• **DATA SHOWN**
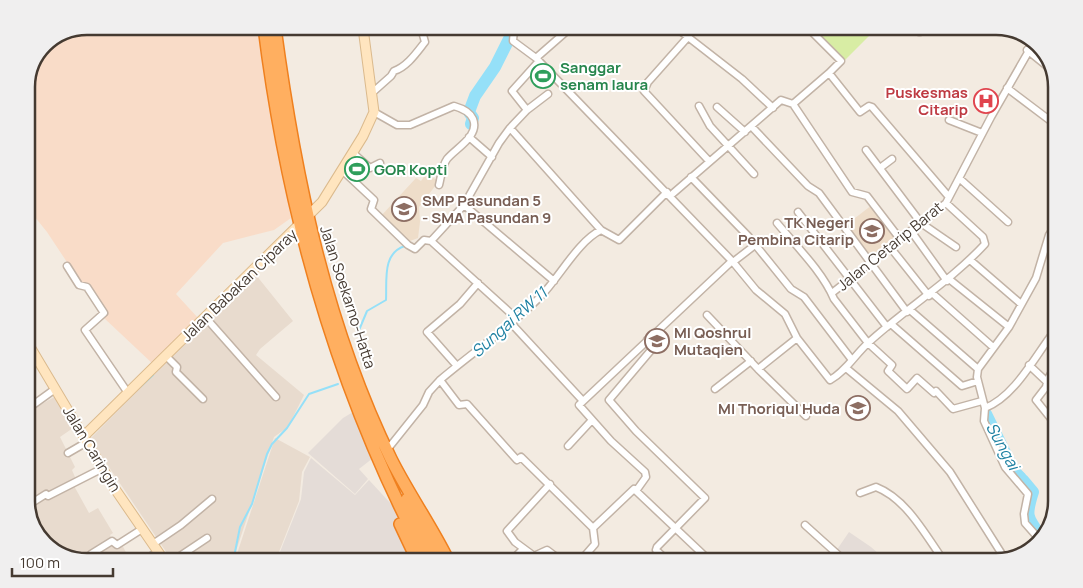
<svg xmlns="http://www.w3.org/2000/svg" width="1083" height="588" font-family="Manrope,sans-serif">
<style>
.residential{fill:#e8dbce}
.commercial{fill:#f9dcc8}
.industrial{fill:#e4dcd7}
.education{fill:#eeddc9}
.green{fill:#d8eda4}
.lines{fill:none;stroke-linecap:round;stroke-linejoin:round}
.stream{stroke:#95e0f8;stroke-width:2}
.river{stroke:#95e0f8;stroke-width:12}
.street-casing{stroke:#c2b3a6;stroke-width:9}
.secondary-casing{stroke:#dbba8d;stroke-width:11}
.highway-casing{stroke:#ef801f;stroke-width:14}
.street{stroke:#fff;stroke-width:6}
.secondary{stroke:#ffe5bf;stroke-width:9}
.highway{stroke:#ffaf60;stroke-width:11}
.labels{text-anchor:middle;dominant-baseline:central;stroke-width:4;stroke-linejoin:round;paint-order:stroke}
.leisure-label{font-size:15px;font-weight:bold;fill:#27864d;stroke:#fff;text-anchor:start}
.health-label{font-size:15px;font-weight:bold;fill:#be3a42;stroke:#fff;text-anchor:end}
.education-label{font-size:15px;font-weight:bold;fill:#785e54;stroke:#fff;text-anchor:start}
.street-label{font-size:15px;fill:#453a31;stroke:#fff}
.water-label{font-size:16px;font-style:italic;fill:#1d80a2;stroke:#fff}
.rim{fill:none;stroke:#453a31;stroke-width:2.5}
</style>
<rect width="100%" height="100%" fill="#f3ebe1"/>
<path class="residential" d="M256 275 293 321 260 349 256 355 304 395 288 427 274 437 234 557 169 556 90 439 208 319Z
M56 396 73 428 60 437 75 467 72 470 77 482 73 484 89 513 98 508 113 533 110 535 116 546 121 543 128 556 60 555 37 535 26 505V413Z
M275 438 310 457 302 472 299 501 277 557H236Z"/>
<path class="commercial" d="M87 26 258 27 291 218 274 230 223 243 176 294 199 319 153 364 104 318 47 232 26 206V83L44 44Z"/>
<path class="industrial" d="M353 412 373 458 359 469 368 479 355 494 308 453 343 418Z
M311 458 355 495 369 480 393 506 414 558 278 557 301 499 304 472Z
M849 532 871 547 887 561H849L840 555 836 551Z"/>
<path class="education" d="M426 174 439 181 419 207 420 222 418 238 410 241 381 216 416 178 421 181Z
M872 205 897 238 871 258 846 225Z
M859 395 870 404 856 420 846 411Z"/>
<path class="green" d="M814 31 873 32 844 61Z"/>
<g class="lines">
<path class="stream" d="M357 335 367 311 386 300C387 280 382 253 405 246
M140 387 153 375
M234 557 240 527 252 504 267 454 272 444 287 428 309 394 338 384"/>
<path class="river" d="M471 124 473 118 469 112 475 96 495 67 513 31
M986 414 1014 471 1021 478
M1023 480 1033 492C1025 517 1027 517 1042 538"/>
<defs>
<path id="street" d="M514 29 513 41 536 58 733 262 756 290 785 314 797 338 830 380C845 372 855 355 868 343 906 308 950 282 985 244L983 237 946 203
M679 30 742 79 773 108
M811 31 841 61 829 73 860 112 869 106 872 107 949 197
M919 32H920
M688 37 648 82 644 91 709 161
M1027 50 1053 71
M536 58 568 30
M1007 88 1056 125
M373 92 391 76 394 71C407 67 417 52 425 42L423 35 429 29
M793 104 829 73
M699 106 710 126 754 174
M717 107 745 132
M527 110 512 91 539 61
M374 112 397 125H410L454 106C461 108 470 112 473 119 480 136 456 148 447 159 442 166 441 177 439 185
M949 120 982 133
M752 127 808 186 819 193 907 312
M510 128 601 230
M469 137 492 157
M866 150 921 223 956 247
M353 153 370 168 380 163
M880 168 892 159
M342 170 374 200 371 209 408 245 415 249 424 240 431 241 517 319
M691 177 749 237 791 289 804 297 852 360
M959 178 1008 222
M670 196 781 100 793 104 852 192 867 196 900 239
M464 205 554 281
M798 212 887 327
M1055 212 1052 207 1055 204
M777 223C796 246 822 271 834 299L868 343 892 365 888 371 907 389 917 378 934 393 936 391 953 409 982 401
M911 231 947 281
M431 241 464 205 499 143 510 128 527 110 548 94
M890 247 929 296
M970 260 1021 304
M733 262 755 245
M67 266 79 285 87 287 104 313 85 330 128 393
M949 279 1009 327
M832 293 946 203 991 117 1034 42
M932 293 993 347
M910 310 978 369
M707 315 758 369 797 338
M206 318 276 397
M511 323 583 401
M891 324 962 386 978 381
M647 340 653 346 652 349 609 400 636 431 705 498 657 547 656 550 667 560
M166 356 177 367 176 372 203 399
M1029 365 1047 382 1046 387 1036 400 1052 420
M457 366 427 332 460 304 478 283
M846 368 898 411 950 472 1005 559
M758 369 806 416
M440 380 459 405 467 404 517 460 521 457 593 528 595 544 582 559
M1052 384 1049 377 1053 370
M715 389 751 361
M985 408C1014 397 1034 358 1053 333
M26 410 55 389
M568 446 592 420
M387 450 423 405 429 392 440 380C473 352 509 328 540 297 559 278 578 241 601 230L619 240 667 192
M68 453 87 442
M550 484 507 531 515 542 534 556 547 550 559 559
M636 491 646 477 645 472 611 441 579 405 732 261
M860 493 876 487C907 499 926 536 944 561
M27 506 46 494 48 496 103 468
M805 525 845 561
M593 528 634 489 709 560
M1040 540 1025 523 1024 514 1028 494 1005 467 984 421 985 408 977 377 978 369 1009 327 1036 278 1049 235 1055 226
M153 544 181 525 212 499
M91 554 112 541 117 545 142 529
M151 556 158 552
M180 556 207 538
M514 558 523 549"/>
<path id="secondary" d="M26 340 113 486 161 556
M84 436 322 202 363 136 374 112 363 28"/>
<path id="highway" d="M264 27C287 212 338 393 426 558
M275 28C295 176 325 324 391 459 408 493 430 524 447 558
M407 499 436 558
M400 524 416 558"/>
</defs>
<use href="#street" class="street-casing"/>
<use href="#secondary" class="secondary-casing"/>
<use href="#highway" class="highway-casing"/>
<use href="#street" class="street"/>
<use href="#secondary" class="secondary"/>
<use href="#highway" class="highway"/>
</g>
<defs>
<symbol id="stadium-ring" viewBox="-11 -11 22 22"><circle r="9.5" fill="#fff" stroke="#2e9e5b" stroke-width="1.5"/><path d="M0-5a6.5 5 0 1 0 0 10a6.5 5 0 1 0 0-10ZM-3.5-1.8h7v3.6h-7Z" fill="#2e9e5b"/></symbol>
<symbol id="hospital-ring" viewBox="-11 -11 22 22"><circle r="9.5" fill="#fff" stroke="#e0444e" stroke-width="1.5"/><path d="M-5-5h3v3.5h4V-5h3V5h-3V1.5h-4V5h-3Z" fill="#e0444e"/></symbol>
<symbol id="school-ring" viewBox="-11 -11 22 22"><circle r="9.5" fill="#fff" stroke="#8d6e63" stroke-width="1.5"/><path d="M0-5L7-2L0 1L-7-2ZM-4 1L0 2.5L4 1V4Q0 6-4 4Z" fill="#8d6e63"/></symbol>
</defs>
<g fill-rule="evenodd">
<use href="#stadium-ring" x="529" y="62" width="28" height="28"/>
<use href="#hospital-ring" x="972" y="87" width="28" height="28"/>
<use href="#stadium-ring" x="343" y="155" width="28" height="28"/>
<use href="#school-ring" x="390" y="195" width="28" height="28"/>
<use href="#school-ring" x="858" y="217" width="28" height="28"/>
<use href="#school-ring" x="643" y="327" width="28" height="28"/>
<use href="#school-ring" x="844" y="394" width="28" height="28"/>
</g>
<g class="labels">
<g class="leisure-label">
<text x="560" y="67">Sanggar<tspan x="560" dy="17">senam laura</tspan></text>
<text x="374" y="169">GOR Kopti</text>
</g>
<g class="health-label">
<text x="968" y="92">Puskesmas<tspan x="968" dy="17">Citarip</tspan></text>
</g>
<g class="education-label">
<text x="422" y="200">SMP Pasundan 5<tspan x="422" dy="17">- SMA Pasundan 9</tspan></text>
<text x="854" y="222" text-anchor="end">TK Negeri<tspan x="854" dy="17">Pembina Citarip</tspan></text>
<text x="674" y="332">MI Qoshrul<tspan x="674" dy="17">Mutaqien</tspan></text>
<text x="840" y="408" text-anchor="end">MI Thoriqul Huda</text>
</g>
<g class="street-label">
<text transform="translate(890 246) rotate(-39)">Jalan Cetarip Barat</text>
<text transform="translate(239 285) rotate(-44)">Jalan Babakan Ciparay</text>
<text transform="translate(348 297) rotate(72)">Jalan Soekarno-Hatta</text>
<text transform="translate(92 449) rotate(59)">Jalan Caringin</text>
</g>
<g class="water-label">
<text transform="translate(509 322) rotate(-42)">Sungai RW 11</text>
<text transform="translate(1003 446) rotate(61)">Sungai</text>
</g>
</g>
<path d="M0 0H1083V588H0ZM87 35H996A52 52 0 0 1 1048 87V501A52 52 0 0 1 996 553H87A52 52 0 0 1 35 501V87A52 52 0 0 1 87 35Z" fill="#f0efef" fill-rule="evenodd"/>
<path class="rim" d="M87 35H996A52 52 0 0 1 1048 87V501A52 52 0 0 1 996 553H87A52 52 0 0 1 35 501V87A52 52 0 0 1 87 35Z"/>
<path d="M12 568v8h101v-8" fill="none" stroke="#453a31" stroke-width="2.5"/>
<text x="20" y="568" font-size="15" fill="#453a31" stroke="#ffffff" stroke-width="4" paint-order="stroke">100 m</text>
</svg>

• **EXERCISE REQUIREMENTS**
Going through the records above, state how many lines include the word "round", and give no other text.

• **RESULT FOR THIS EXERCISE**
2